Try it: The lines below starting at the line containing "Brot, das aus" and ending at the line containing "2. Nährstoff-Powerhouse" are to be repeated exactly, with both ends kept and nothing else added.

__________________________________________________

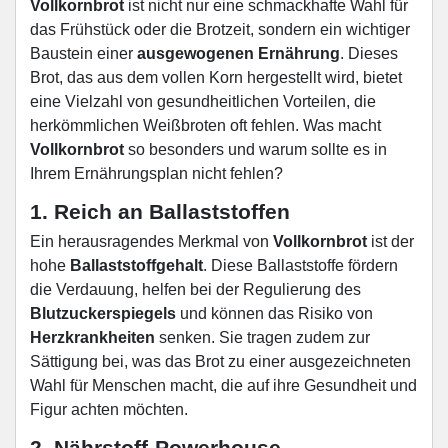
Vollkornbrot
ist nicht nur eine schmackhafte Wahl für
das Frühstück oder die Brotzeit, sondern ein wichtiger
Baustein einer
ausgewogenen Ernährung
. Dieses
Brot, das aus dem vollen Korn hergestellt wird, bietet
eine Vielzahl von gesundheitlichen Vorteilen, die
herkömmlichen Weißbroten oft fehlen. Was macht
Vollkornbrot
so besonders und warum sollte es in
Ihrem Ernährungsplan nicht fehlen?
1. Reich an Ballaststoffen
Ein herausragendes Merkmal von
Vollkornbrot
ist der
hohe
Ballaststoffgehalt
. Diese Ballaststoffe fördern
die Verdauung, helfen bei der Regulierung des
Blutzuckerspiegels
und können das Risiko von
Herzkrankheiten
senken. Sie tragen zudem zur
Sättigung bei, was das Brot zu einer ausgezeichneten
Wahl für Menschen macht, die auf ihre Gesundheit und
Figur achten möchten.
2. Nährstoff-Powerhouse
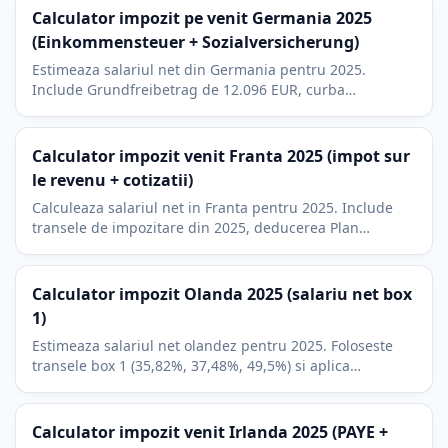
Calculator impozit pe venit Germania 2025
(Einkommensteuer + Sozialversicherung)
Estimeaza salariul net din Germania pentru 2025.
Include Grundfreibetrag de 12.096 EUR, curba
Einkommensteuer si cota angajatului la KV, PV, RV si AV.
Calculator impozit venit Franta 2025 (impot sur
le revenu + cotizatii)
Calculeaza salariul net in Franta pentru 2025. Include
transele de impozitare din 2025, deducerea Plan
d'Epargne Retraite si cota angajatului din cotizatiile
sociale.
Calculator impozit Olanda 2025 (salariu net box
1)
Estimeaza salariul net olandez pentru 2025. Foloseste
transele box 1 (35,82%, 37,48%, 49,5%) si aplica
algemene heffingskorting ca un credit fix.
Calculator impozit venit Irlanda 2025 (PAYE +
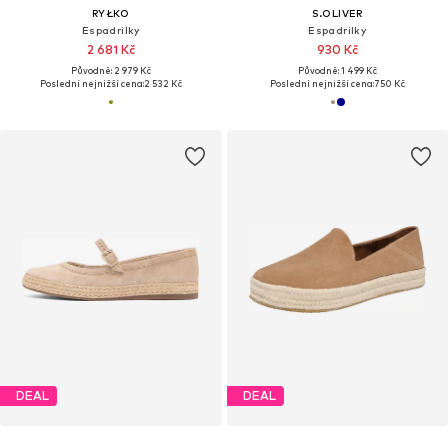
RYŁKO
S.OLIVER
Espadrilky
Espadrilky
2 681 Kč
930 Kč
Původně: 2 979 Kč
Původně: 1 499 Kč
Poslední nejnižší cena:
2 532 Kč
Poslední nejnižší cena:
750 Kč
DEAL
DEAL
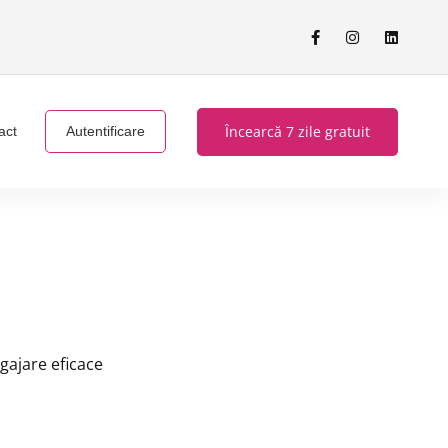
Încearcă 7 zile gratuit
act
Autentificare
gajare eficace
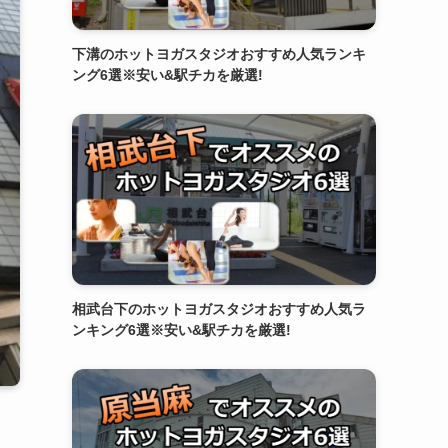
下溝のホットヨガスタジオおすすめ人気ランキ
ング6選※安い&駅チカを厳選!
相武台下のホットヨガスタジオおすすめ人気ラ
ンキング6選※安い&駅チカを厳選!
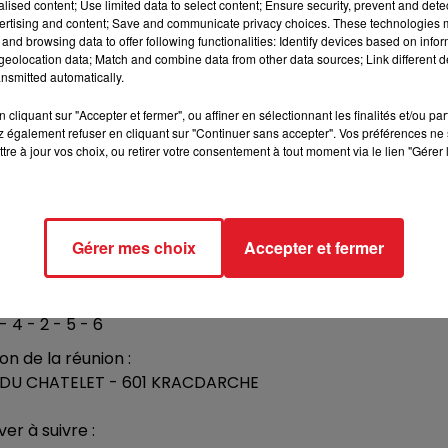
alised content; Use limited data to select content; Ensure security, prevent and detect
********
ertising and content; Save and communicate privacy choices. These technologies
and browsing data to offer following functionalities: Identify devices based on infor
 du Croisé-Laroche ****
eolocation data; Match and combine data from other data sources; Link different de
nsmitted automatically.
 - 6 - 4 - 5 - 2
cliquant sur "Accepter et fermer", ou affiner en sélectionnant les finalités et/ou pa
 - 2 - 1 - 10 - 7
 également refuser en cliquant sur "Continuer sans accepter". Vos préférences ne 
tre à jour vos choix, ou retirer votre consentement à tout moment via le lien "Gérer 
 - 12 - 6 - 4 - 5
- 15 - 4 - 6 - 12
 - 6 - 4 - 2 - 3
Gérer mes choix
Accepter et fermer
- 3 - 9 - 8 - 15
- 11 - 1 - 10 - 12
 - 4 - 2 - 5 - 6
on de la réunion :
YA DU CHATELET - 601 KRACDARCHE
ver à suivre :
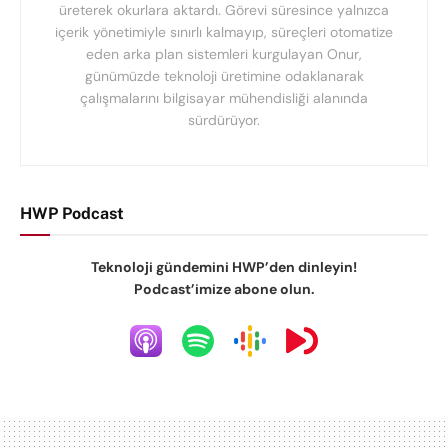
üreterek okurlara aktardı. Görevi süresince yalnızca
içerik yönetimiyle sınırlı kalmayıp, süreçleri otomatize
eden arka plan sistemleri kurgulayan Onur,
günümüzde teknoloji üretimine odaklanarak
çalışmalarını bilgisayar mühendisliği alanında
sürdürüyor.
HWP Podcast
Teknoloji gündemini HWP’den dinleyin!
Podcast’imize abone olun.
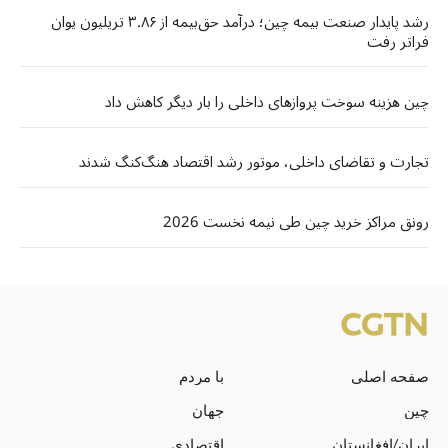
رشد پایدار صنعت بیمه چین؛ درآمد حق‌بیمه از ۳.۸۶ تریلیون یوان
فراتر رفت
چین هزینه سوخت پروازهای داخلی را بار دیگر کاهش داد
تجارت و تقاضای داخلی، موتور رشد اقتصاد هنگ‌کنگ شدند
رونق مراکز خرید چین طی نیمه نخست 2026
صفحه اصلی
با مردم
چین
جهان
ایران/افغانستان
اقتصادی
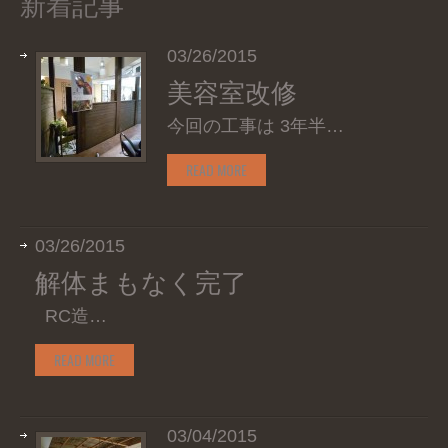
新着記事
03/26/2015
美容室改修
今回の工事は 3年半…
READ MORE
03/26/2015
解体まもなく完了
RC造…
READ MORE
03/04/2015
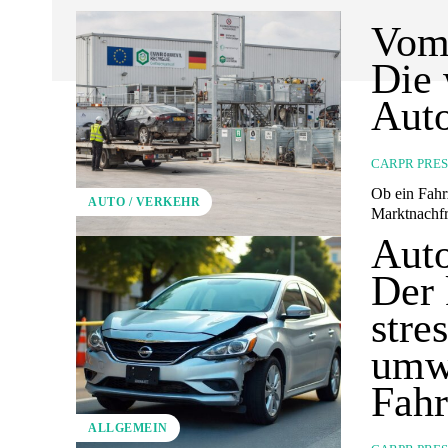
Vom 
Die 
Aut
CARPR PRE
Ob ein Fahr
AUTO / VERKEHR
Marktnachfr
Auto
Der 
stre
umw
Fahr
ALLGEMEIN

__________________________________________________

Response to the task:
Brot, das aus dem vollen Korn hergestellt wird, bietet
eine Vielzahl von gesundheitlichen Vorteilen, die
herkömmlichen Weißbroten oft fehlen. Was macht
Vollkornbrot
so besonders und warum sollte es in
Ihrem Ernährungsplan nicht fehlen?
1. Reich an Ballaststoffen
Ein herausragendes Merkmal von
Vollkornbrot
ist der
hohe
Ballaststoffgehalt
. Diese Ballaststoffe fördern
die Verdauung, helfen bei der Regulierung des
Blutzuckerspiegels
und können das Risiko von
Herzkrankheiten
senken. Sie tragen zudem zur
Sättigung bei, was das Brot zu einer ausgezeichneten
Wahl für Menschen macht, die auf ihre Gesundheit und
Figur achten möchten.
2. Nährstoff-Powerhouse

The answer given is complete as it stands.